WORK INSTRUCTION: Repeat the stretch of entries below from the line with "## My projects ?" through the line with "2) Create an". Include both ends and add nothing.
• • •
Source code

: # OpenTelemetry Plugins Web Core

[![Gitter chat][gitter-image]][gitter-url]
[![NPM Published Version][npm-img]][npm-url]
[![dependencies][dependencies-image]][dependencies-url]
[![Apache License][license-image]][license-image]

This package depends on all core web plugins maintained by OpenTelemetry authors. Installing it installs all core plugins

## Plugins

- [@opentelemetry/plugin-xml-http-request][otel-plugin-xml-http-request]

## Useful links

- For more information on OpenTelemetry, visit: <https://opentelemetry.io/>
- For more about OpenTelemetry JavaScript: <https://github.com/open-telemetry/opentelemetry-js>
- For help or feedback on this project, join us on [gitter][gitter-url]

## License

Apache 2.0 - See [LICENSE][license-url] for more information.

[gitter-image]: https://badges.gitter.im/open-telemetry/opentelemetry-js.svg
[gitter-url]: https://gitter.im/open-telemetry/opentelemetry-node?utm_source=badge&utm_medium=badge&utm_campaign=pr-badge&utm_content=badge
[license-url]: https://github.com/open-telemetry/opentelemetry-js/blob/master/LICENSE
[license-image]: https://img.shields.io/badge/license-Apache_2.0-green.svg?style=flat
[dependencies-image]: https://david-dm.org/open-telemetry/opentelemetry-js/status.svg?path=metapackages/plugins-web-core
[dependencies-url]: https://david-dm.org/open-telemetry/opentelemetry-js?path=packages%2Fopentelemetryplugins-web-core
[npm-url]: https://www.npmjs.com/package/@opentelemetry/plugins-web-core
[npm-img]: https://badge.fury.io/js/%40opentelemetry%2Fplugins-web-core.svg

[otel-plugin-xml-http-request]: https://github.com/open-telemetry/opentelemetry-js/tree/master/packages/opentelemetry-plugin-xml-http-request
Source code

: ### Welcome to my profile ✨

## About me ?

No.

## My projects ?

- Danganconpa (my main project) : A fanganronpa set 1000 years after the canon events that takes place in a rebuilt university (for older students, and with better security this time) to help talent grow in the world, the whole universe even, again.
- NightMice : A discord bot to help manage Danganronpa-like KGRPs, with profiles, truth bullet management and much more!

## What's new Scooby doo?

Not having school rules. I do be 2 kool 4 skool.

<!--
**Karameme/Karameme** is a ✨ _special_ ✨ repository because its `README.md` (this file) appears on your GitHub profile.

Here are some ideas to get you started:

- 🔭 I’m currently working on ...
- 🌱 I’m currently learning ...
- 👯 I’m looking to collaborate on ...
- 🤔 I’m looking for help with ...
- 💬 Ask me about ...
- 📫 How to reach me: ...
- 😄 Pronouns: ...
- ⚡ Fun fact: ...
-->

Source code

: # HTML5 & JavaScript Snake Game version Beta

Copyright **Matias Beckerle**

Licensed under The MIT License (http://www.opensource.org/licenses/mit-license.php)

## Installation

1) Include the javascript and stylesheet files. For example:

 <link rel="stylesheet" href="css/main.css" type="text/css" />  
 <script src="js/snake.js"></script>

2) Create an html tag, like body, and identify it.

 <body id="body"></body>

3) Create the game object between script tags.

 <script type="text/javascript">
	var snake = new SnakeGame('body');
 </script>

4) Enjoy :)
• • •
EXPECTED ANSWER:
## My projects ?

- Danganconpa (my main project) : A fanganronpa set 1000 years after the canon events that takes place in a rebuilt university (for older students, and with better security this time) to help talent grow in the world, the whole universe even, again.
- NightMice : A discord bot to help manage Danganronpa-like KGRPs, with profiles, truth bullet management and much more!

## What's new Scooby doo?

Not having school rules. I do be 2 kool 4 skool.

<!--
**Karameme/Karameme** is a ✨ _special_ ✨ repository because its `README.md` (this file) appears on your GitHub profile.

Here are some ideas to get you started:

- 🔭 I’m currently working on ...
- 🌱 I’m currently learning ...
- 👯 I’m looking to collaborate on ...
- 🤔 I’m looking for help with ...
- 💬 Ask me about ...
- 📫 How to reach me: ...
- 😄 Pronouns: ...
- ⚡ Fun fact: ...
-->

Source code

: # HTML5 & JavaScript Snake Game version Beta

Copyright **Matias Beckerle**

Licensed under The MIT License (http://www.opensource.org/licenses/mit-license.php)

## Installation

1) Include the javascript and stylesheet files. For example:

 <link rel="stylesheet" href="css/main.css" type="text/css" />  
 <script src="js/snake.js"></script>

2) Create an html tag, like body, and identify it.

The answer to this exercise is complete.